15. Independent Contractors
Nothing in this Agreement creates a partnership, joint venture, employment, or franchise relationship between the parties. The parties are independent contractors, and no employee of one party will be deemed an employee of the other for any purpose. Neither party is authorized to act for the other in any agency or other capacity, or to make commitments on the other's behalf, except as expressly provided.
This Section 15 does not limit the limited agency authority Client grants to Cascade Conversion in Section 4.1 for the specific purpose of operating advertising platform accounts on Client's behalf.

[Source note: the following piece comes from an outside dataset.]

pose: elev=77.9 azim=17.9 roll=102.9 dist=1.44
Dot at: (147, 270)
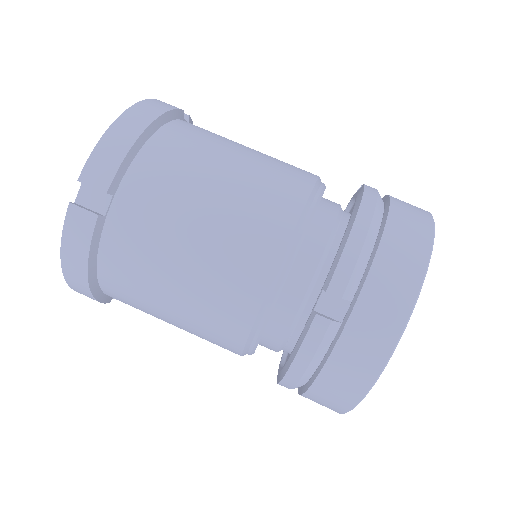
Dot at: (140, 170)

16. Governing Law and Jurisdiction
This Agreement is governed by the laws of the State of Washington, without regard to its conflict of laws principles. The parties submit to the exclusive jurisdiction of the federal and state courts located in Chelan County, Washington, for all disputes arising under or relating to this Agreement, and each party waives any objection to venue or inconvenient forum in those courts.
Client consents to service of process by email at the address Cascade Conversion uses to communicate with the individual signing this Agreement, in addition to any other method permitted by law. Service is effective on the date the email is sent.
17. Entire Agreement
This Agreement (which includes the Advertising Services Agreement and these Standard Terms and Conditions) is the complete agreement between the parties on this subject and supersedes all prior agreements, communications, and understandings, written or oral. These terms control over any contrary or inconsistent terms in any other writing. This Agreement may only be modified by a written document signed by both parties. The Agreement was prepared jointly and will not be construed strictly against either party.
18. Counterparts and Electronic Signature
This Agreement may be signed in counterparts, each of which is considered an original and which together form one instrument. A party may deliver a signed copy by email or other electronic means capable of producing a printed copy.
19. Collection Costs
Client will pay all costs, interest, and reasonable attorneys' fees incurred by Cascade Conversion (or its assignee) in collecting any amount owed under this Agreement.
20. Severability
If any provision of this Agreement is held invalid or unenforceable by a court of competent jurisdiction, the remaining provisions will continue in full force and effect, and the invalid or unenforceable provision will be modified to the minimum extent necessary to make it enforceable while preserving the parties' original intent.